Tuesday 4 November 2014

Intuition Behind the Derivative Filters for Edges, Corners and Blobs

This semester I'm TAing the graduate computer vision course CSC2503 at UofT. Last week, when giving a tutorial on SIFT, I had an interesting question from a student, which I could not answer on the spot, and required some thoughts to find a satisfactory answer afterwards. 

The context of the question was following: to introduce the idea of "interest point" that is distinctive locally, I asked the students what criteria should one look at. One student suggested to look for strong edges, so I told them that edge response doesn't localize well along direction of edges, but instead one should look for corners or blobs. Later on, when I talked about scaled normalized Laplacian of Gaussian, and difference of Gaussian, a student asked: given how we motivated interest points, we should be looking for points with large first order derivative magnitude in both direction, but Laplacian is second derivative, so how do they relate? 

One way to answer would be to describe how Laplacian of Gaussian finds blobs, and how blobs are well localized in location and scale. However, the student clearly wanted some intuitive answers about relation and difference to edge detection.  

I think a better way would be the following answer: 

First order derivatives can reveal edges; but to detect corners, one needs to consider how first derivatives change (why not magnitude of first derivative? because not robust to contrast variation). This can be accomplished by looking at the second moment (matrix) of first derivatives in the vicinity (Harris corner detector) of the point, or by looking at the second derivatives (Laplacian of Gaussian).

That being said, while corners localize well in location, they do not localize well in scale, unlike blobs.  It turns out that Laplacian of Gaussian has maximal response for blobs of the correct scale, which are regions where gradients change a lot. So LoG (and approximation by DoG) is really a blob detector than a corner detector, although in practice, it will also find some corners.  

A slightly tangential but easy to confuse issue is with the use of second derivative in edge detection. Because using a threshold on the norm of first derivative is not robust to contrast variation, and also does not localize well, a better way is to look at the zero-crossing of first derivative, which are extrema of first derivatives. This is different (almost opposite in a sense) from the extrema of Laplacian that we seek with SIFT. From the perspective of image processing, DOG zero crossings typically form curves on the image plane and thus individual zero-crossing points are not localizable.

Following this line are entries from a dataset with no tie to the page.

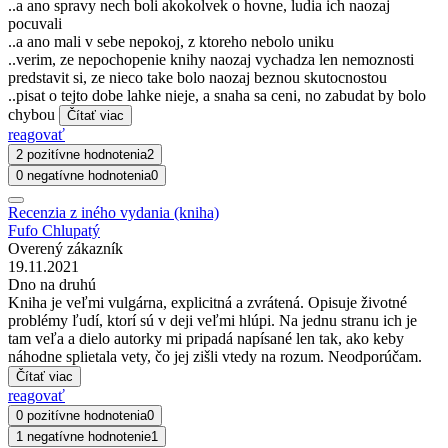
..a ano spravy nech boli akokolvek o hovne, ludia ich naozaj
pocuvali
..a ano mali v sebe nepokoj, z ktoreho nebolo uniku
..verim, ze nepochopenie knihy naozaj vychadza len nemoznosti
predstavit si, ze nieco take bolo naozaj beznou skutocnostou
..pisat o tejto dobe lahke nieje, a snaha sa ceni, no zabudat by bolo
chybou
Čítať viac
reagovať
2 pozitívne hodnotenia
2
0 negatívne hodnotenia
0
Recenzia z iného vydania (kniha)
Fufo Chlupatý
Overený zákazník
19.11.2021
Dno na druhú
Kniha je veľmi vulgárna, explicitná a zvrátená. Opisuje životné
problémy ľudí, ktorí sú v deji veľmi hlúpi. Na jednu stranu ich je
tam veľa a dielo autorky mi pripadá napísané len tak, ako keby
náhodne splietala vety, čo jej zišli vtedy na rozum. Neodporúčam.
Čítať viac
reagovať
0 pozitívne hodnotenia
0
1 negatívne hodnotenie
1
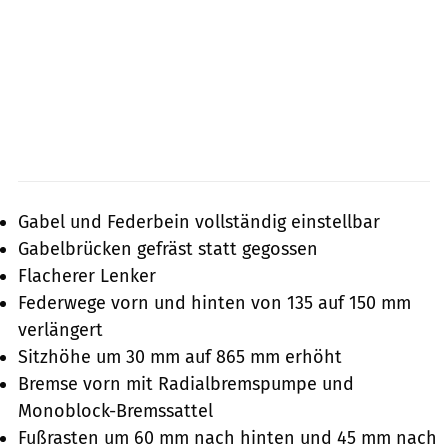
Gabel und Federbein vollständig einstellbar
Gabelbrücken gefräst statt gegossen
Flacherer Lenker
Federwege vorn und hinten von 135 auf 150 mm
verlängert
Sitzhöhe um 30 mm auf 865 mm erhöht
Bremse vorn mit Radialbremspumpe und
Monoblock-Bremssattel
Fußrasten um 60 mm nach hinten und 45 mm nach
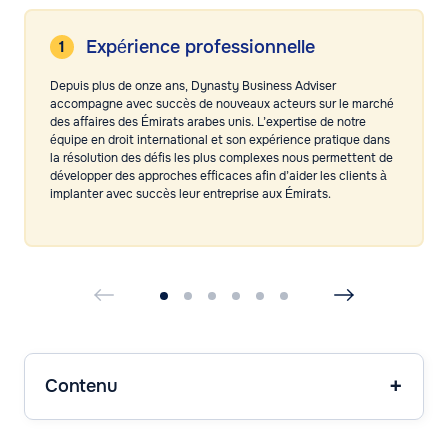
Expérience professionnelle
Depuis plus de onze ans, Dynasty Business Adviser
accompagne avec succès de nouveaux acteurs sur le marché
des affaires des Émirats arabes unis. L’expertise de notre
équipe en droit international et son expérience pratique dans
la résolution des défis les plus complexes nous permettent de
développer des approches efficaces afin d’aider les clients à
implanter avec succès leur entreprise aux Émirats.
Contenu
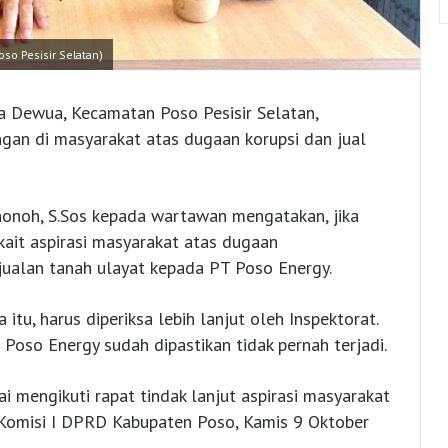
so Pesisir Selatan)
a Dewua, Kecamatan Poso Pesisir Selatan,
gan di masyarakat atas dugaan korupsi dan jual
nonoh, S.Sos kepada wartawan mengatakan, jika
kait aspirasi masyarakat atas dugaan
ualan tanah ulayat kepada PT Poso Energy.
u, harus diperiksa lebih lanjut oleh Inspektorat.
Poso Energy sudah dipastikan tidak pernah terjadi.
 mengikuti rapat tindak lanjut aspirasi masyarakat
Komisi I DPRD Kabupaten Poso, Kamis 9 Oktober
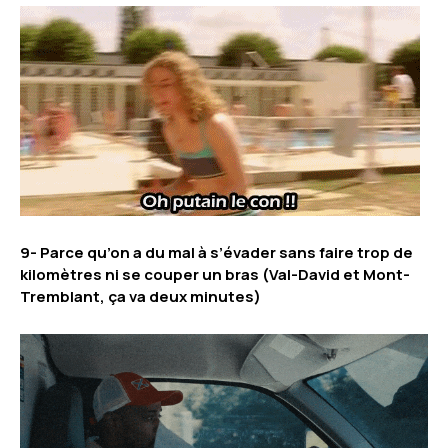
9- Parce qu’on a du mal à s’évader sans faire trop de
kilomètres ni se couper un bras (Val-David et Mont-
Tremblant, ça va deux minutes)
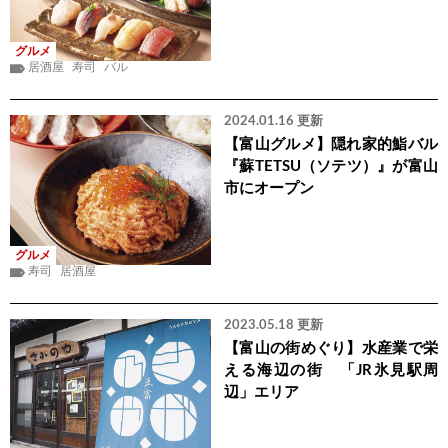
グルメ
居酒屋
寿司
バル
2024.01.16 更新
【富山グルメ】隠れ家的鮨バル
『蘇TETSU（ソテツ）』が富山
市にオープン
グルメ
寿司
居酒屋
2023.05.18 更新
【富山の街めぐり】水産業で栄
える海辺の街 「JR氷見駅周
辺」エリア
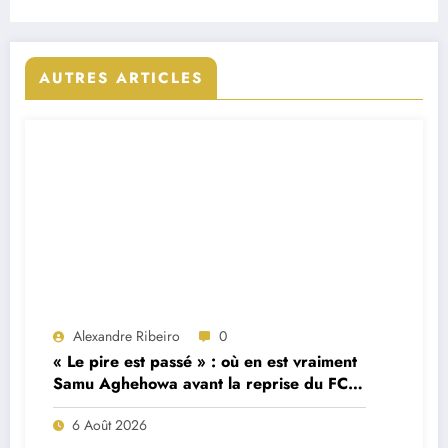
un autre pays
AUTRES ARTICLES
Alexandre Ribeiro
0
« Le pire est passé » : où en est vraiment
Samu Aghehowa avant la reprise du FC
Porto ?
6 Août 2026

Another intuitive explanation from first principles (due to the course instructor):

What kinds of defs yield isolated keypoints? You could look at extrema of intensity, but they are clearly not invariant to illumination, etc. You could look at extrema of 1st derivatives, but they correspond to zero-crossings of 2nd derivatives---and these are localizable only when zero-crossing curves intersect, which they almost never do.

So DoG extrema have the advantage of (a) corresponding to neighbourhoods where image intensities vary, (b) are invariant to absolute intensity, (c) can be localized their neighbourhoods, and (d) there is a reasonably dense set of them in typical images.